**Required action**
Restate the entries below in full, exactly as they read, but without pictures.

[Items from a data source]
━━━━━━━━
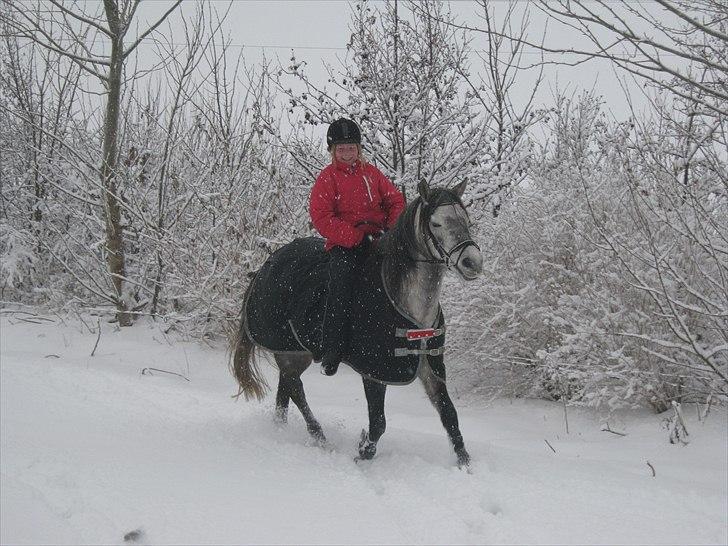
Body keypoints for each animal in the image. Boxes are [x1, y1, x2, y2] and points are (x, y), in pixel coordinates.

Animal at [230, 180, 484, 468]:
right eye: (436, 223)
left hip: (295, 352)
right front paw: (363, 451)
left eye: (466, 220)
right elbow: (378, 423)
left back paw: (282, 428)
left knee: (286, 387)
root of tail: (266, 265)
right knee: (295, 388)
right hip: (289, 351)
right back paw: (319, 436)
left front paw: (465, 463)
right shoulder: (374, 371)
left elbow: (449, 415)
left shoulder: (429, 366)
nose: (472, 262)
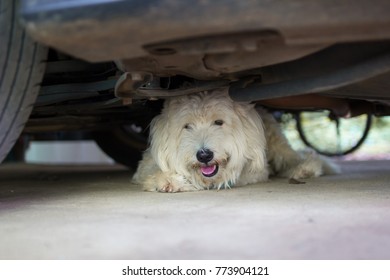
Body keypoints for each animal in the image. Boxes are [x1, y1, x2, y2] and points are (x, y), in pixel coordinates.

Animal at [132, 88, 338, 191]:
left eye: (218, 122)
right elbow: (152, 172)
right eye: (187, 126)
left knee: (296, 156)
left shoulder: (257, 169)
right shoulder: (147, 163)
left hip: (275, 142)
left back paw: (304, 168)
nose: (204, 155)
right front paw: (170, 180)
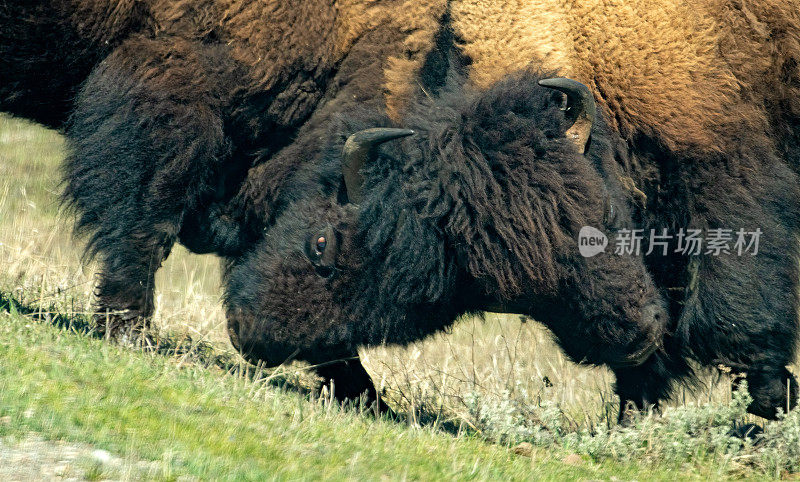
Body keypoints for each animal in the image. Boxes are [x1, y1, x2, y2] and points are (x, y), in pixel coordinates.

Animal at [4, 0, 800, 422]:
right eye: (324, 244)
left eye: (452, 289)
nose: (254, 336)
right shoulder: (175, 83)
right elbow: (145, 217)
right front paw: (129, 330)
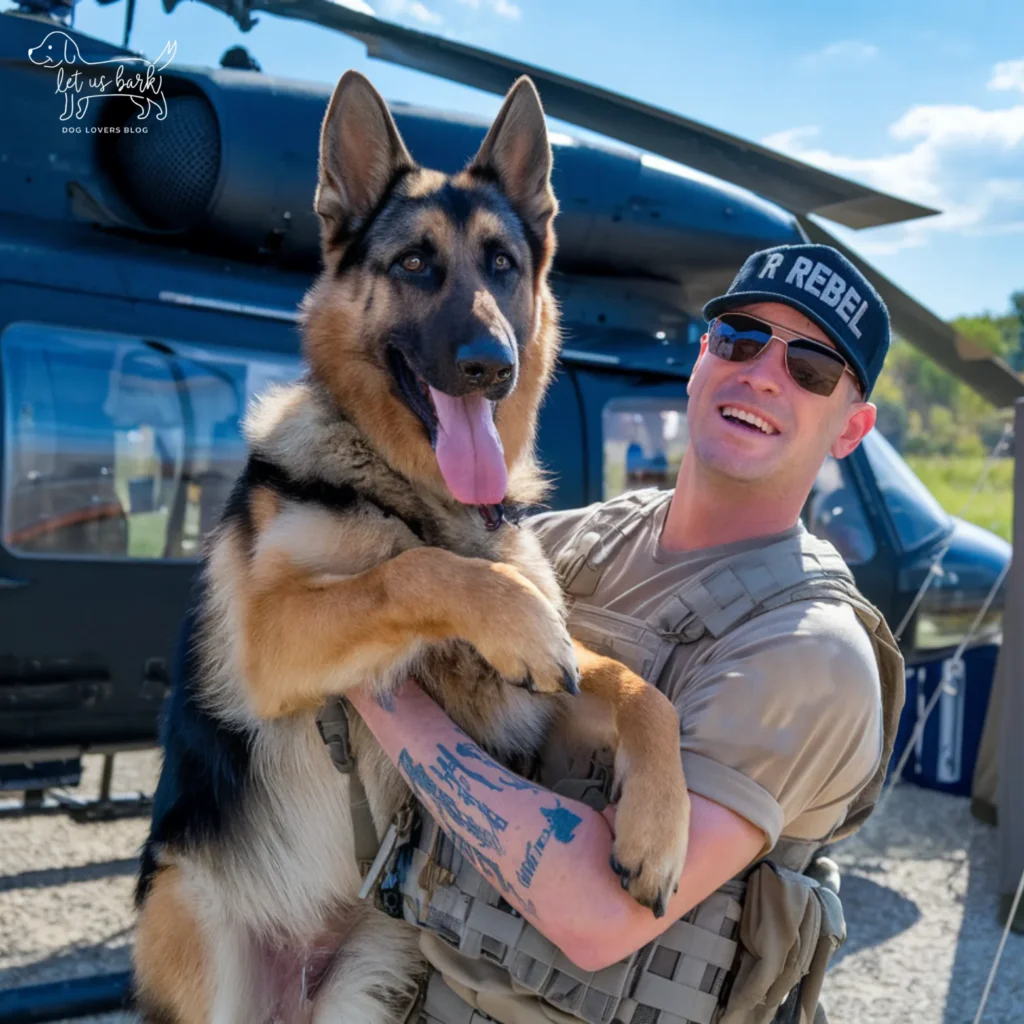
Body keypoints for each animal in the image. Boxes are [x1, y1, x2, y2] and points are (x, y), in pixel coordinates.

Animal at [130, 72, 688, 1024]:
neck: (415, 489)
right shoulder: (274, 639)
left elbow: (635, 688)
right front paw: (500, 612)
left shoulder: (532, 695)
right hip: (201, 931)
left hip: (378, 966)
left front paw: (660, 830)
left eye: (503, 265)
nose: (490, 365)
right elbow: (410, 568)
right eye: (415, 264)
━━━━━━━━
**Response to the task**
Body keypoints for each animal in the image. Boxes are [x1, y1, x2, y2] and points are (x, y), in pixel coordinates.

Animal at [230, 180, 484, 468]:
right eye: (436, 223)
left hip: (295, 352)
right front paw: (363, 451)
left eye: (466, 220)
right elbow: (378, 423)
left back paw: (282, 428)
left knee: (286, 387)
root of tail: (266, 265)
right knee: (295, 388)
right hip: (289, 351)
right back paw: (319, 436)
left front paw: (465, 463)
right shoulder: (374, 371)
left elbow: (449, 415)
left shoulder: (429, 366)
nose: (472, 262)
Body keypoints for each animal in the image. Boxes are [x1, y1, x2, y2] and points are (x, y), in pixel coordinates.

Animal at [132, 88, 338, 191]:
left eye: (218, 122)
right elbow: (152, 172)
right eye: (187, 126)
left knee: (296, 156)
left shoulder: (257, 169)
right shoulder: (147, 163)
left hip: (275, 142)
left back paw: (304, 168)
nose: (204, 155)
right front paw: (170, 180)
Body keypoints for each animal in the image. Boxes are [x1, y1, x2, y2] and points are (x, y), in pixel coordinates.

Animal at [4, 0, 800, 422]:
right eye: (324, 244)
left eye: (452, 289)
nose: (254, 336)
right shoulder: (175, 83)
right elbow: (145, 217)
right front paw: (129, 330)
Body keypoints for each animal in the image. Boxes are [x1, y1, x2, y2] and points are (x, y), in pixel coordinates.

Animal at [130, 72, 688, 1024]:
neck: (415, 489)
right shoulder: (274, 639)
left elbow: (635, 688)
right front paw: (500, 612)
left shoulder: (532, 695)
right hip: (201, 931)
left hip: (378, 966)
left front paw: (660, 830)
left eye: (503, 265)
nose: (490, 365)
right elbow: (410, 568)
right eye: (415, 264)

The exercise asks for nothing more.